Em janeiro, publicamos o evento Transição, promovido pela Galeria Leme, que aconteceu entre os dias 4 de janeiro e 15 de fevereiro em São Paulo. Para comemorar a reconstrução e ampliação da nova galeria, um grupo de artistas propuseram uma série de obras com diferentes abordagens ao tema.
Apresentamos a seguir, o vídeo realizado pela artista plástica Patricia Osses e um diálogo com Ozino Esteván.
Parecia um conto: diálogo sobre um diálogo
[Patrícia Osses] Parecia um conto. Transpor um edifício inteiro a cem metros de seu lugar original. E com ele a forte identidade da sua arquitetura, uma densidade respeitável e algumas toneladas de concreto e ferro.
[Ozino Esteván] Um dia acordei ouvindo a música sob a qual iria a morrer (ou cujo primeiro acorde me faria nascer). Não se sabe muito bem que momento pretérito era aquele, mas que era o único possível, tempo flutuante entre dois pontos que são um só e não são nada.
[PO] Pensei que um edifício precisava ser destruído pra que o outro, exatamente igual, existisse. Se eles pudessem conversar, durante aquele breve momento em que chegaram a existir ao mesmo tempo, suas vozes talvez assumissem a forma do timbre de um violoncello, de densidade igualmente respeitável.
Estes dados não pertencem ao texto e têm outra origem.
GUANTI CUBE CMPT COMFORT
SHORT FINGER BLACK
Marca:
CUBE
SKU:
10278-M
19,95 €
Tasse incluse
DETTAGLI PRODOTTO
[OE] As palavras que escrevo estão para exorcizar alguma iminência de renascimento ou por alguma pretensão de já estar morto. Não me refiro ao desenho geométrico invisível aos olhos corriqueiros e semânticos, senão ao murmulho que os rejeita a favor do ouvido (del olvido), ao sussurro que de sua aspereza e gravidade não é nada que não linguagem, compreensível enquanto tal.
[PO] Vivaldi redigiu esse diálogo em seu “Concerto em Sol menor para dois violoncellos”. Repetição, sobreposição, ecos, reflexos, perguntas e respostas emprestadas aos edifícios durante o breve momento em que foram simultâneos.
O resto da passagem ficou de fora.